This alignment runs SE-NW for 71/4 miles, crossing the NE section of Avebury.
Starting in the SE, the first ley marker is Martinsell Hill Camp (17646400). Roughly rectangular, this camp covers about 33 acres on the SE edge of the hill, where the slopes fall away dramatically. The site is presumed to be Iron Age, though it has not yet been dated by excavation. The camp seems to have been a focus for curious Palm Sunday 'games' in past centuries, one of which involved a line of boys standing at intervals from the base to the summit of the hill. Using hockey sticks, they then proceeded to knock a ball in succession up the hill to the top. Another activity was the throwing of oranges down the hill slopes with boys going headlong after them. Even more strangely, local youths used to slither down the escarpment on horses' skulls.
The ley passes diagonally across the camp, crossing the N.W. corner where a linear earthwork joins it. A little further along, the alignment crosses a minor crossroads at 16236519, where there is a possible markstone embedded in a bank. The ley proceeds a short distance further to pass through the eastern end of a long barrow (15696562) in West Woods. This site is on the 'knee' of Dame's landscape goddess (seeSW9). Excavation in the late 19th century revealed a central cairn within the barrow covering a dolmen. There was no pottery or human remains.
Crossing Wansdyke and the Ridgeway, the ley makes it way to Avebury (1025700) where it enters the henge at the E entrance and cuts across the NE sector of the site. Avebury is comprised of a circular bank of chalk 1,400 feet in diameter and 25 feet high, surrounding a ditch 30 feet deep from which 3,950,000 cubic feet of chalk was removed during its construction in the Late Neolithic period. The ditch today is half-filled with silt, and the bank, once a brilliant white, is now grass covered . Within the bank and ditch is a huge stone circle, enclosing about 28 acres. This contains two inner circles, the N one being 320 feet in diameter with a U-shaped setting of stones in its centre, the remains of which are now called 'The Cove'; and the S circle being 340 feet across and containing a central monolith and perhaps another setting of stones. Because of gradual destruction over the centuries, and the presence of half the village of Avebury within its area, the full form of the site is not readily comprehensible. But more than enough is visible to convey something of the grandeur of the place to anyone. The site has four entrances. A serpentine avenue led to the henge, part of which is visible in the West Kennet Avenue. It is probable that an extension of this existed between Avebury and Beckhampton. Thom has called Avebury the 'greatest and most remarkable circle in Britain, if not in the world....' Here, he tells us, the megalith builders achieved a precision 'only surpassed today in high-class surveying'. Geometry on a vast scale was used in the ground plan of such accuracy that Thom was able to establish the length of the Megalithic Yard at 2.72 feet. At this site more than anywhere else was rung the death-knell for that brand of confident archaeology that fancied prehistory peopled by tribes and savages who put up crude stone temples 'for ritual purposes', that meaningless catch-all. In reality, those who built the great prehistoric monuments were highly intelligent, and were working to some purpose we have not as yet established.

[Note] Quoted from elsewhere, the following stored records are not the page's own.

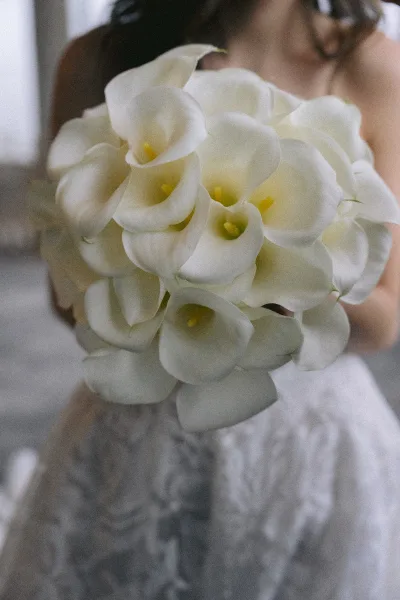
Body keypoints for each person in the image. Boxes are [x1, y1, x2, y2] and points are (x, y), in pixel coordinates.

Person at [1, 1, 400, 598]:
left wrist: (270, 280)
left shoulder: (370, 63)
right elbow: (67, 302)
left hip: (312, 451)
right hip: (141, 435)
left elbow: (384, 321)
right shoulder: (94, 60)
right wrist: (159, 270)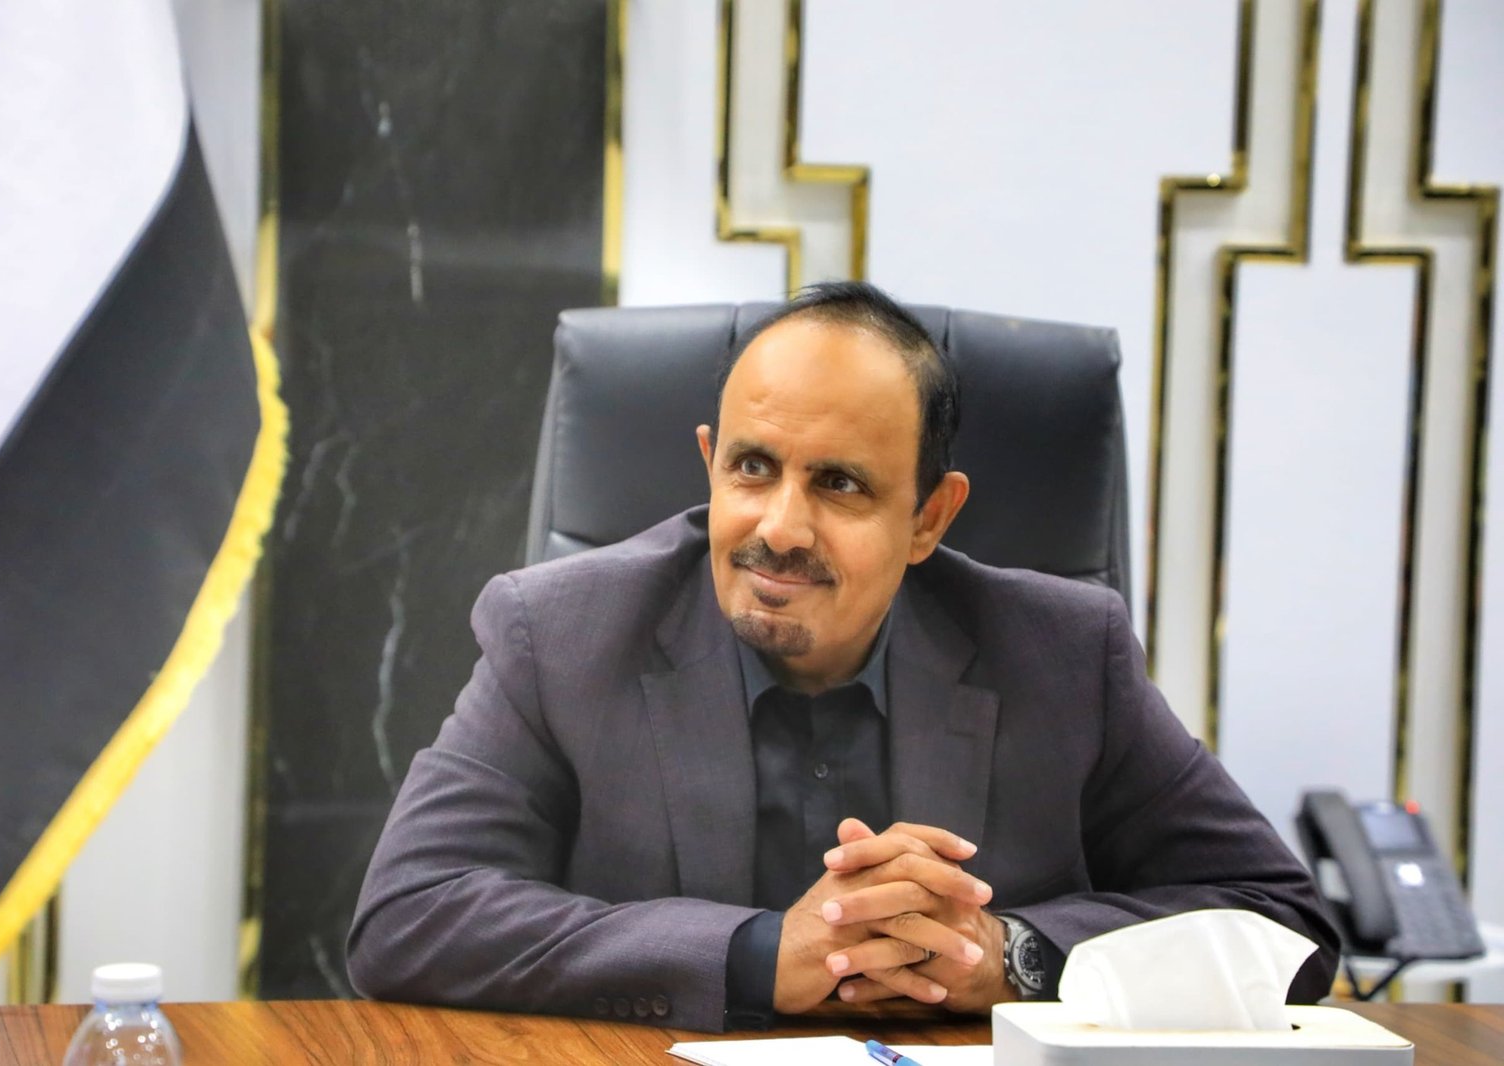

Avebury has provided some instances of curious phenomena. During the First World War Wiltshire researcher Edith Oliver, while driving through Avebury at dusk, saw the lights of a fair among the stones and heard music. She was told later that it had been at least 50 years since a fair had last been held within the henge. In another incident someone saw small figures moving about the stones in bright moonlight. When Avebury village spread into the henge, some of the huge sarsens were used as walls for cottages in which, it is said, supernatural happenings occurred.
The ley proceeds to Windmill Hill, apparently passing through two tumuli on its course: one (marked only on the 1:50,000 map) at 09057123 is not visible, the other (08887136) is a substantial barrow belonging to a Bronze Age group close to the earthworks of Windmill Hill.
Windmill Hill Camp (08707150) itself is one of the oldest sites of them all. It consists of three somewhat irregular concentric ditches, the diameter of the outer one being 1,200 feet. It is described as a causwayed camp and has given its name to an archaeological category of Neolithic culture. The ditches are dated to around 2700 BC. But there is evidence of a Neolithic settlement on the hill prior to the earthworks. Certainly the site seems to have been used for fully a thousand-year period. Time and again examples are found of particular sites retaining importance down the ages: the ley hunting concept of evolved sites is on firm ground. In the case of Windmill Hill, there is also evidence that people came to it from great distances. The nature of the site is simply not known. Thomas has described it, on the basis of the finds, as 'a sort of fairground' Access can be by tracks or footpaths from the A361.